- Artist: Joseph Mendla
- Year: 1971
- Type: painted steel
- Dimensions: 210 cm × 190 cm × 140 cm (83 in × 76 in × 56 in)
- Location: 1515 West Canal Street, Milwaukee; 43°1′51.835″N 87°55′55.409″W﻿ / ﻿43.03106528°N 87.93205806°W;
- Owner: Emmber Foods Inc. Administrative office, 1515 West Canal Street

= Space Game =

1971 artwork by Joseph Mendla

Space Game is a public artwork by American artist Joseph Mendla. The piece is located at 1515 West Canal Street, in Milwaukee, Wisconsin, United States. This piece was made originally for an indoor setting to be placed as three pieces and no base. Mendlay ended up giving this piece to Peck Meat Packing Corporation. The concrete base and lights were added. Even after the Peck family sold their slaughterhouse business in the late 1980s the sculpture still remains.

==Description==
Space Game was constructed during the years of 1972-1982 and was installed on May 20, 1982. The materials are welded steel with a concrete base and recessed lights. There are three large abstract parts to this sculpture. The farthest back and largest piece when looking from front is painted black. The middle piece is painted red and the last is painted white.

==Historical information==
Space Game was made originally for an indoor three-piece set. Later on Mendla ended up giving it to the Peck family. The Peck family owned a Slaughterhouse business called Peck Meat Packing Corporation.
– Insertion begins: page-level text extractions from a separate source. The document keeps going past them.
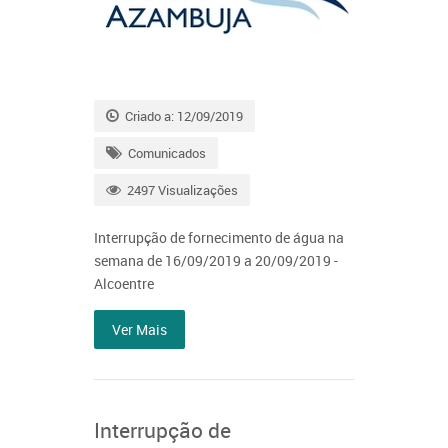
Criado a: 12/09/2019
Comunicados
2497 Visualizações
Interrupção de fornecimento de água na
semana de 16/09/2019 a 20/09/2019 -
Alcoentre
Ver Mais
Interrupção de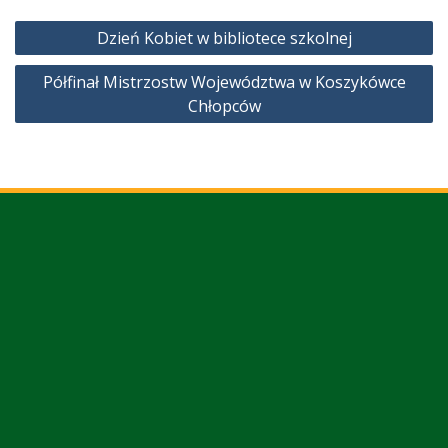
Nawigacja
Dzień Kobiet w bibliotece szkolnej
wpisu
Półfinał Mistrzostw Województwa w Koszykówce
Chłopców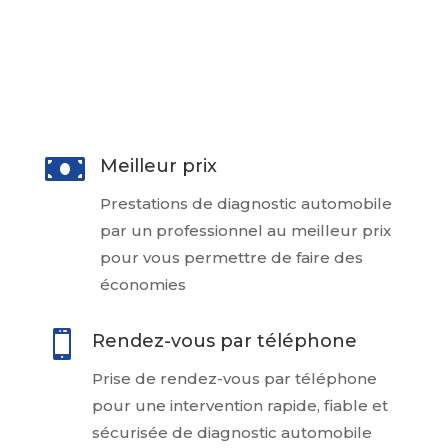
ainsi à prendre une décision éclairée
lors de l’achat de votre voiture à un
particulier

Meilleur prix
Prestations de diagnostic automobile
par un professionnel au meilleur prix
pour vous permettre de faire des
économies

Rendez-vous par téléphone
Prise de rendez-vous par téléphone
pour une intervention rapide, fiable et
sécurisée de diagnostic automobile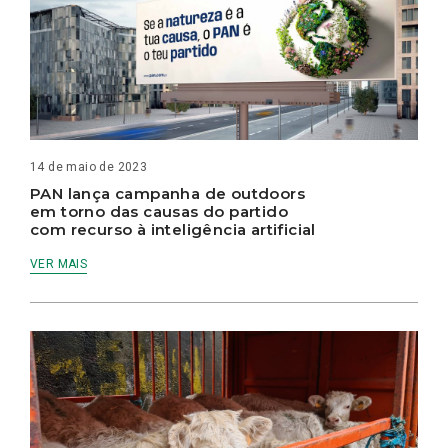
14 de maio de 2023
PAN lança campanha de outdoors
em torno das causas do partido
com recurso à inteligência artificial
VER MAIS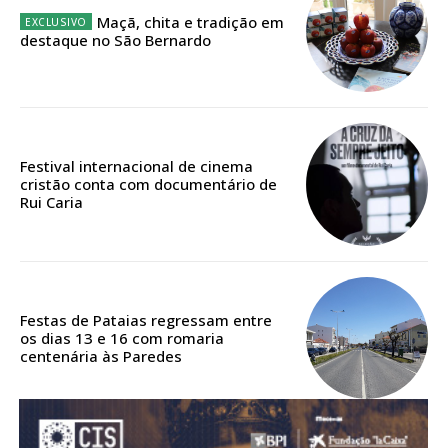
Maçã, chita e tradição em
destaque no São Bernardo
Festival internacional de cinema
cristão conta com documentário de
Rui Caria
Festas de Pataias regressam entre
os dias 13 e 16 com romaria
centenária às Paredes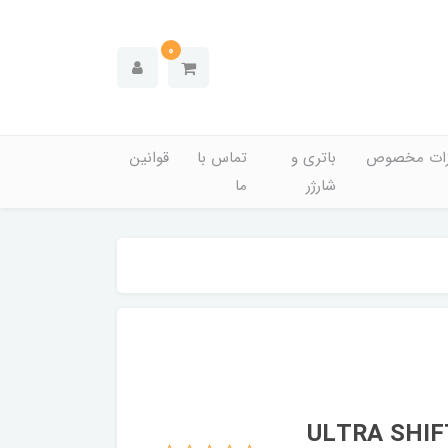
0
زات مخصوص
باتری و
تماس با
قوانین
شارژر
ما
سک مدل ULTRA SHIFT CZ410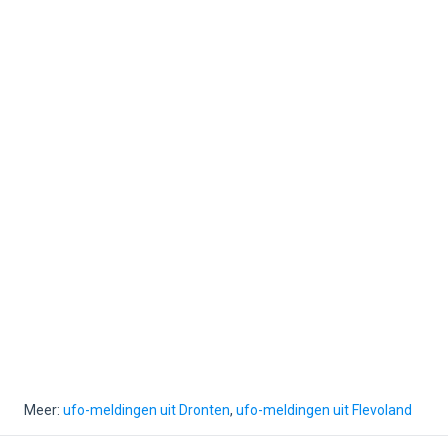
Meer:
ufo-meldingen uit Dronten
,
ufo-meldingen uit Flevoland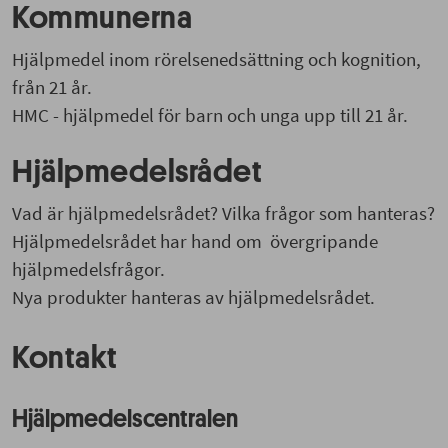
Kommunerna
Hjälpmedel inom rörelsenedsättning och kognition,
från 21 år.
HMC - hjälpmedel för barn och unga upp till 21 år.
Hjälpmedelsrådet
Vad är hjälpmedelsrådet? Vilka frågor som hanteras?
Hjälpmedelsrådet har hand om
övergripande
hjälpmedelsfrågor.
Nya produkter hanteras av hjälpmedelsrådet.
Kontakt
Hjälpmedelscentralen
When the sculpture was received they added recessed lights and a concrete base. The pieces were then put all together to form one big abstract piece. The Peck family ended up selling their business in the late 1980s but the sculpture is still located on site.

==Artist==
Artist Joseph Mendla has a B.F.A. at the Philadelphia College of Art, also from University of Pennsylvania he received a M.F.A. in sculpture. Mendla also was the founder of the sculpture department at the Louisville School of Art. He also completed the foundry at Layton School of Art shortly after his arrival in there in 1971 . Most of Mendla's own original design was brought into the equipment at Hartbronze. Hartbronze Inc was founded by Joseph Mendla and Hilary Goldblatt. Heartbronze was at the time the only commercial foundry dedicated to solely cast-metal sculptures. The foundry was located in the Peck Meat Packing building where Space game is located.

==Condition==
The condition of the sculpture itself is at a state of treatment urgent, last surveyed in November 1993.